If U.S. oil and gas operations – including unconventional gas operations tied to the fracking boom – are emitting more, then that should be recorded by the U.S. government. In particular, the EPA keeps an annual inventory (with a time lag) of all of the nation’s greenhouse gas emissions.

In previous inventories, the EPA has found “no significant trend in U.S. anthropogenic methane emissions from 2002 to present,” notes Jacob’s recent study – which challenges that conclusion.

It’s not the only one. “Comparison of recent estimates of methane emissions with existing inventories such as that of the USEPA shows that current inventories underestimate methane emissions due to inaccurate measurements in some emissions sectors,” such as oil and gas, concludes the recent document from the science advisory panel to the Climate & Clean Air Coalition.

“I do think that the evidence is strong that EPA has underestimated methane emissions,” adds Rob Jackson, a researcher at Stanford who contributed to the recent helicopter based infrared camera study that found leaks at 4 percent of over 8,000 well pads in key U.S. drilling regions.

In a sign that the agency is taking note, a draft version of the annual report’s latest installment bumped up 2013 emissions by 27 percent, from 7.3 million to 9.3 million metric tons, according to an analysis by the Environmental Defense Fund. A final EPA inventory up through 2014 is expected soon, and the numbers will be watched very closely.

“Their revision is going to bring their emissions up, I don’t know how much.
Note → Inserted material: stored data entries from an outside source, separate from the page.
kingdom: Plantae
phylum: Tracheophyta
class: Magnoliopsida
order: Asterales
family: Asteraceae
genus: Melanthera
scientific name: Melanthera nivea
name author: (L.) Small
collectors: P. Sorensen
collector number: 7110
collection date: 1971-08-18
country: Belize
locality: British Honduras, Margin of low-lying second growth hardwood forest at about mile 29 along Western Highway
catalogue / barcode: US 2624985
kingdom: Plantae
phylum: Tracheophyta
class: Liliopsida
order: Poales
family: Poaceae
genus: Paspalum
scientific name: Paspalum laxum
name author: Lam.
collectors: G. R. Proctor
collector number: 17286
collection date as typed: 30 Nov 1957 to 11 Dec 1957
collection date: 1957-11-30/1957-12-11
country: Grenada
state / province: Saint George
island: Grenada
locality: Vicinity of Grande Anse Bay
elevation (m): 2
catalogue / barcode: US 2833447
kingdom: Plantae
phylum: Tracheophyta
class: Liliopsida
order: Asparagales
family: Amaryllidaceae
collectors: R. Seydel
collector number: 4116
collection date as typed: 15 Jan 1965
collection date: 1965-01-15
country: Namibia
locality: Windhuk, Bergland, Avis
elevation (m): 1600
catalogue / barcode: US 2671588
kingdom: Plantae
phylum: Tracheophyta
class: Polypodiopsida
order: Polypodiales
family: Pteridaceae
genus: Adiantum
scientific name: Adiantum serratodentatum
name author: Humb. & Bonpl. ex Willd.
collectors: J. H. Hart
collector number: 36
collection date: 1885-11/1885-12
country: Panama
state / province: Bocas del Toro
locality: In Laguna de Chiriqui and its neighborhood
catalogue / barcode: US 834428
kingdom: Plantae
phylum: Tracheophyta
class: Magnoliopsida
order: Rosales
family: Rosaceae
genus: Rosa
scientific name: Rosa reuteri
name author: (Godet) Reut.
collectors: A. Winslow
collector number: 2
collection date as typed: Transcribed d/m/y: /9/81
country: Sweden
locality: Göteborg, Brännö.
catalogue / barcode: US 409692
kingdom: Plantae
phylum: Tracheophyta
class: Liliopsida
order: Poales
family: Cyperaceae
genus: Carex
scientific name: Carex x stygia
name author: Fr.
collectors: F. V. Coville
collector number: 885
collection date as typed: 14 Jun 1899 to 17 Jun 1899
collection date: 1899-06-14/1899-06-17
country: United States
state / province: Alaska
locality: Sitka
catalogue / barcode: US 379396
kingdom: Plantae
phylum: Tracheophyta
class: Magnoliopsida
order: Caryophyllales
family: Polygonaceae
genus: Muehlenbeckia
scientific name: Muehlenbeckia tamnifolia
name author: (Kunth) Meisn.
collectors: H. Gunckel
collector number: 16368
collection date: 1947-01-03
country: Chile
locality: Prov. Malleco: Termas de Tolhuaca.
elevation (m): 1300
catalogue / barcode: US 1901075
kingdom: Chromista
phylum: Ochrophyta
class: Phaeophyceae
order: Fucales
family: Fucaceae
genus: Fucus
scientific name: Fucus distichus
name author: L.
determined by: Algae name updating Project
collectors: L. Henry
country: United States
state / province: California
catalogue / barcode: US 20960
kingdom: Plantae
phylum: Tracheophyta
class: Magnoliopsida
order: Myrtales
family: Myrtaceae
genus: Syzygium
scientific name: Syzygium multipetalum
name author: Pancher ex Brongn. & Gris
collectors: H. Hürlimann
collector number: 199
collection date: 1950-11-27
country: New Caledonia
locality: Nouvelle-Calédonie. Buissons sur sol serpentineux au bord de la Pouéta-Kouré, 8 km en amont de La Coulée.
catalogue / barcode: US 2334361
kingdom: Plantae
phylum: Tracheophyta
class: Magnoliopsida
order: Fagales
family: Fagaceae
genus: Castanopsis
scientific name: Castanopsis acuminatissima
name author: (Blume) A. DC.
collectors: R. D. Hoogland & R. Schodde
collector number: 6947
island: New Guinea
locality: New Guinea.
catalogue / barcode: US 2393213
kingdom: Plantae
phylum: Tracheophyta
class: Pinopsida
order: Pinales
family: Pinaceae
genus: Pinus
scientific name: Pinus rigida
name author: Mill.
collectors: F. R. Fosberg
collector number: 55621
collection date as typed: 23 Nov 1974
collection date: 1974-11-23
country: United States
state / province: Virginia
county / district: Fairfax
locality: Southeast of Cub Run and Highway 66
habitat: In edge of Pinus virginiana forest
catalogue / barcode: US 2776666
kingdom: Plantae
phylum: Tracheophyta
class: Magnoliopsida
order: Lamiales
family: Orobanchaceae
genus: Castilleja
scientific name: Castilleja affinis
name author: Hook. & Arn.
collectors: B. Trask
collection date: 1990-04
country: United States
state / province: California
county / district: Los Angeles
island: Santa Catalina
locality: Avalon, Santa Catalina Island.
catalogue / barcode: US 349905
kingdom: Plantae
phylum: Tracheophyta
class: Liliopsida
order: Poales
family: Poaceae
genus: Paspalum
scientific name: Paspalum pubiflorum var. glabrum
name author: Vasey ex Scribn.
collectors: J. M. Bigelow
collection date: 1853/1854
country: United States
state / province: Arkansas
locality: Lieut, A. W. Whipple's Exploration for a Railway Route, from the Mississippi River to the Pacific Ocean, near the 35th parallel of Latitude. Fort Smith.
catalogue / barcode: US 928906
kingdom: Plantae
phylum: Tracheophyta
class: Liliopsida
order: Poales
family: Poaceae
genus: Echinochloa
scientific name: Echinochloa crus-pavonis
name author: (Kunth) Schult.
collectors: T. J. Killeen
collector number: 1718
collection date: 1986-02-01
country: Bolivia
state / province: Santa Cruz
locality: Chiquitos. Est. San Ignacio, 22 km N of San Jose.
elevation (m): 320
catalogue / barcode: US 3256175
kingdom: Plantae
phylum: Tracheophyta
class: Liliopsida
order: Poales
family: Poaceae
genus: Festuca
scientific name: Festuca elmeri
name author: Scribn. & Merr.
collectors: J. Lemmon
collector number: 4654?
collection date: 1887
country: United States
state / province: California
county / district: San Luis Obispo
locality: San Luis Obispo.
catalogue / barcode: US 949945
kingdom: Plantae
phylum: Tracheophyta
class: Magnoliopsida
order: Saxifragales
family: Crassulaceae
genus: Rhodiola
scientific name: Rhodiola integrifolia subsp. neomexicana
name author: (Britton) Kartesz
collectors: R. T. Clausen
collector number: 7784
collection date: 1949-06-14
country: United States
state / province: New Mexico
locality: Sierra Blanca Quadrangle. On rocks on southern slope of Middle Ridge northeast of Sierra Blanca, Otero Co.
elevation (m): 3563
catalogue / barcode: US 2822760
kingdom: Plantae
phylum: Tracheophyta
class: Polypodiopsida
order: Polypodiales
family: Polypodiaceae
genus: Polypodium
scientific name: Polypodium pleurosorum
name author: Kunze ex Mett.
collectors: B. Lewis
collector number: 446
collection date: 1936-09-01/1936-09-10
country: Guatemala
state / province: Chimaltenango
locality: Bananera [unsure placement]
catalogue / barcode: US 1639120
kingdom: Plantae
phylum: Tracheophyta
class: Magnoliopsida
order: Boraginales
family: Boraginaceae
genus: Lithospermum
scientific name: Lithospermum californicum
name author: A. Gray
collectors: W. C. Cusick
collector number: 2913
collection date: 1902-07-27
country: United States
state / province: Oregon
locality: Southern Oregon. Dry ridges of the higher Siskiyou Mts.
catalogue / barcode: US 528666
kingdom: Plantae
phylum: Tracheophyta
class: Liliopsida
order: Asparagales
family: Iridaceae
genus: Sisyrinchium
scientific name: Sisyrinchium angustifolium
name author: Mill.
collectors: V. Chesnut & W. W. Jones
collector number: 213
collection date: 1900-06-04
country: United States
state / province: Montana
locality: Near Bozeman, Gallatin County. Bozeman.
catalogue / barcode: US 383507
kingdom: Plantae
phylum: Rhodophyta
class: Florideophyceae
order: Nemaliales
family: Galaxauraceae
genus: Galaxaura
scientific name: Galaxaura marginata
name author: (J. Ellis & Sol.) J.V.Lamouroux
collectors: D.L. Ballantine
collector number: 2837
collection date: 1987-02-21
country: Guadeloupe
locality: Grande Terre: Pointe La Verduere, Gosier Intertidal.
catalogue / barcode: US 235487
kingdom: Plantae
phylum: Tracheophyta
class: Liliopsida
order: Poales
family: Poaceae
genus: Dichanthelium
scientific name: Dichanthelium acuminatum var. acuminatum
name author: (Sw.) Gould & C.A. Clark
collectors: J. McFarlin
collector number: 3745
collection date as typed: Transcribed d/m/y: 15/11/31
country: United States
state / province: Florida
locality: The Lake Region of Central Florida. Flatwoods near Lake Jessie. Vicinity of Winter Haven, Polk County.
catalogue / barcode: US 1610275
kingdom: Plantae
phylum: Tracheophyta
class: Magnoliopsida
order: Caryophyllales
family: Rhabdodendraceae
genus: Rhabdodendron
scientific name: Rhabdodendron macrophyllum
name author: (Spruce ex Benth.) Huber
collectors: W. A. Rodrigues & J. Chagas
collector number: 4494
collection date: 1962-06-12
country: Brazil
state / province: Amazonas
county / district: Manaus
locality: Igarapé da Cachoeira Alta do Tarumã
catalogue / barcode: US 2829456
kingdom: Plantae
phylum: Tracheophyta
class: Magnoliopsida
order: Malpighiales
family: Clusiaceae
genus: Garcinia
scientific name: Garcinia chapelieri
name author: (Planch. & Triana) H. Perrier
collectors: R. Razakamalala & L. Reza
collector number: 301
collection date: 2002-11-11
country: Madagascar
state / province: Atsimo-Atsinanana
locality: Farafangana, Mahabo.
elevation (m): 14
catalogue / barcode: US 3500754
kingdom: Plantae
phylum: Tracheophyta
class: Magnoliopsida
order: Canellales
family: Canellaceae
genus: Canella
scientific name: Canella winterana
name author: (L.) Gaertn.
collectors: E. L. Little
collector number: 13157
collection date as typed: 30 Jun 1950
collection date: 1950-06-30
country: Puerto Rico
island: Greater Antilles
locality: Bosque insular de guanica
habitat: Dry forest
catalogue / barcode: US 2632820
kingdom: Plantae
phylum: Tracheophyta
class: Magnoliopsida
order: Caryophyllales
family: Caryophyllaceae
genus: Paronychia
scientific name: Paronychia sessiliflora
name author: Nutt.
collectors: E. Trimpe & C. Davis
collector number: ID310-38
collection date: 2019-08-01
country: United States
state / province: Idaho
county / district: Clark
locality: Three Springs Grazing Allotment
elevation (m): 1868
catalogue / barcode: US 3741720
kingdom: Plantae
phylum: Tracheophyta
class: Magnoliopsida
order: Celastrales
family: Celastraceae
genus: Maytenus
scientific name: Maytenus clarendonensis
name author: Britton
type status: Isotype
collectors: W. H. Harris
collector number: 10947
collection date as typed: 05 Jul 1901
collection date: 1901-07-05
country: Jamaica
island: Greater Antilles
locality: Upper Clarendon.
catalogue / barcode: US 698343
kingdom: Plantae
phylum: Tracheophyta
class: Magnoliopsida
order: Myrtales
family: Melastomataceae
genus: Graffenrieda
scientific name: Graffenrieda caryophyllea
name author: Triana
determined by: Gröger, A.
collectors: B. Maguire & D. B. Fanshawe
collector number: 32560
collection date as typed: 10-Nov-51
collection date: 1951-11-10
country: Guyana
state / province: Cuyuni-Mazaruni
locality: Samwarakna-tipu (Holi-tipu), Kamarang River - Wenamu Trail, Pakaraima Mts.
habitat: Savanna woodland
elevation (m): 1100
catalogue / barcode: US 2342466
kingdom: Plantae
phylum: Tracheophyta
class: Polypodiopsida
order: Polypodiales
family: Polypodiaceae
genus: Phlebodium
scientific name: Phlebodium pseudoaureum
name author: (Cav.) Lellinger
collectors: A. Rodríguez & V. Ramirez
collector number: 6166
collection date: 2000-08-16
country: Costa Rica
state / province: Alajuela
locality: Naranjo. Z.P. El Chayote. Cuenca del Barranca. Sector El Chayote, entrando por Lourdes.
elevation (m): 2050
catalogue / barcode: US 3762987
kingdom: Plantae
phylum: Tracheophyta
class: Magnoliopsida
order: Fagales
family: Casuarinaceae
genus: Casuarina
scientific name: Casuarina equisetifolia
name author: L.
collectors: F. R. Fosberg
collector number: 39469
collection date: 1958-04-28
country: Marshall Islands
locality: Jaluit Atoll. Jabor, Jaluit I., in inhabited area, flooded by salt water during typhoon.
I don’t think it’s going to bridge the gap, but it’s going to go in the right direction,” says Harvard’s Daniel Jacob.

The good news, suggests Jackson, is that while it’s very hard to do anything about a global trend in agricultural emissions, it’s not so hard to clamp down on U.S. oil and gas leaks, which his latest study suggests are worse in some key areas – which means they can be targeted.

“We’re democratizing leak detection,” says Jackson. “New technologies, cheaper sensors, we’re entering an era where citizens will have cameras they can use to film wellpads. We’re close to having satellites that we’ll be able to image single wellpads or clusters of wellpads. We’ll crack this nut.” If so, that would mean that the long term emissions problem remains carbon dioxide, and that while U.S. methane may have seen a temporary increase, it’s controllable, despite any near term setbacks.

Mark Brownstein, who heads the oil and gas program at the Environmental Defense Fund, argues that ultimately, the question of whether emissions are now going up due to fracking in the U.S. is somewhat of a “red herring” – the fact is, there are substantial emissions from the oil and gas sector, and they’re fixable, he argues. You simply have to regulate the industry, rather than let it police itself voluntarily – something President Barack Obama pledged to do along with Canadian prime minister Justin Trudeau in March.

And if you fix methane, then unlike what happens with carbon dioxide, the stuff doesn’t remain too long in the atmosphere, so the problem substantially cleans itself up over time (assuming, that is, that there isn’t a spike from some other source, such as agriculture).

Until that happens, though, more studies will likely continue to probe the methane problem – and more activists will continue challenging fracking operations, and questioning whether we’ve undermined our gains from cutting back on coal.

“The methane issue is front and center on the debate around the legitimacy of natural gas, as an energy source, at least in the near term,” says Brownstein.